Prof. Dr. Sophie Basch’ın İzmir’in belleğine not düşülmüş bu çok değerli makalesinde, Lamartine’in İzmir’de onun geldiğini yerel gazetelerden öğrenen iki Saint-Simon’lu ile tanıştığını öğreniriz. Sophie Basch’ın anlatımına göre Lamartine Saint-Simon’lulara hayranlık duyar, onlar da ona. Çok ilgimize çekmesi gereken bir tablo var burada.
İzmir’in zengin ve renkli görüntüsünü doğrulayan bir tablo… Nedir, diye soracaksınız… Doğaldır. İlk bakışta Lamartine’in iki Saint-Simon’lu ile karşılaşması çok şaşırtıcı görülmez. Oysa Saint-Simon’un kimliğine bakınca İzmir’in ne kadar farklı eğilim ve insanları bir arada kucaklaştırdığını öğreniriz. Çünkü Henri de Saint Simon olarak bilinen bu karakter (1760-1825) sıradan biri değildir, aslında Fransız Sosyalizmi’nin temelini atan kurucu bir isimdir. Düşünce tarihinde, sosyolojinin babası olarak tanınan Fransız filozof ve iktisatçıdır.

Saint-Simon, toplumda köklü reformları amaçlamış, bilimsel düşünceye dayalı bir toplum bilimi kurmanın zorunluluğuna inanmıştır. Saint-Simon'un en büyük düşü, insan toplumunun reformlarla kendisini aşması olmuştur. Simon’a göre Fransız Devrimi de insanlığa mutluluk getirmemiştir. Cehalet ve yoksulluğu ortadan kaldırmamış, sadece kabul edilebilir olanı hazırlamıştır. Saint-Simon aynı zamanda insanlık için sadece kardeşlik ve sev­giye dayanan ortak yeni bir din bile hayal etmiştir. Lamartine İzmir dönüşünde bu konudaki düşüncelerini de yazmış, Henri de Saint-Simon’a hayranlığını vurgulamıştır.

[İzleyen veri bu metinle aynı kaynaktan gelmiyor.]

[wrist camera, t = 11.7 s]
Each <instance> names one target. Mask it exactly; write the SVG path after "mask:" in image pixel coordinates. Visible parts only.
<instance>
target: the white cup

Aynı zamanda Osmanlı ve Türklere olan sempatisi yıllar geçtikçe artan Lamartine’in, Prof. Dr. Sophie Basch’a göre pek çok konuşması ve makalesi de Osmanlı’nın geleceği için katkı getiren uyarıcı bir niteliktedir. Çünkü Lamartine Osmanlı İmparatorluğunun her şekilde korunması gerektiğine inanmaktadır. (Yukarda da vurguladığım gibi Lamartine’e İzmir’e 80 kilometre uzakta Tire Burgas Ovası’nda tarım yapabileceği büyük bir arazi edinmesi ve burada yaşadığı macera, edebiyat dışı bir incelemenin konusudur.)

SONUÇ

İzmir’den Fransız Edebiyatı Romantizm döneminin en büyük şairlerinden birinin yani Lamartine’in geçmesi, şehrin tarihinde her zaman sevgiyle hatırlanacaktır.

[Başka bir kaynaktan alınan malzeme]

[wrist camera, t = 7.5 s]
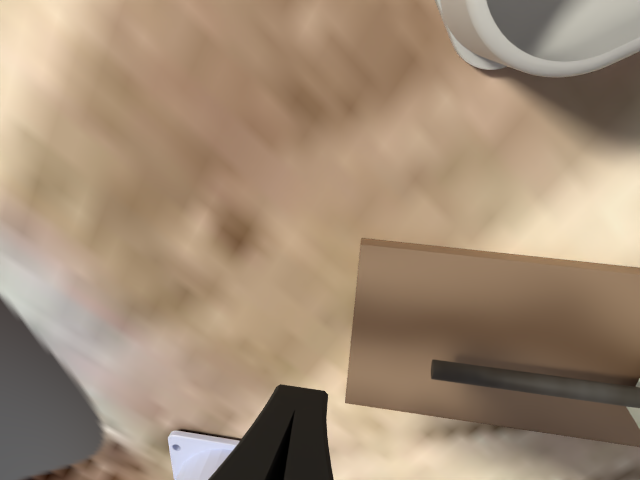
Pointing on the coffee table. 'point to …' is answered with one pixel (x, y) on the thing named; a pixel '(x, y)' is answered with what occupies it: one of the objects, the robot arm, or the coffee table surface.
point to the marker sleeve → (635, 411)
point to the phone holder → (543, 34)
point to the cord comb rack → (497, 339)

Kitabında “İzmir Doğu’da bir şehir gibi değil: Anadolu’nun kıyısında bir Marsilya.” diyen Lamartine bunu boşuna vurgulamamıştır. Çünkü Marsilya’ya gidecek olan sevgili okurlar, hala orada Lamartine’in duyumsadığı gibi bir İzmir havası hissedeceklerdir.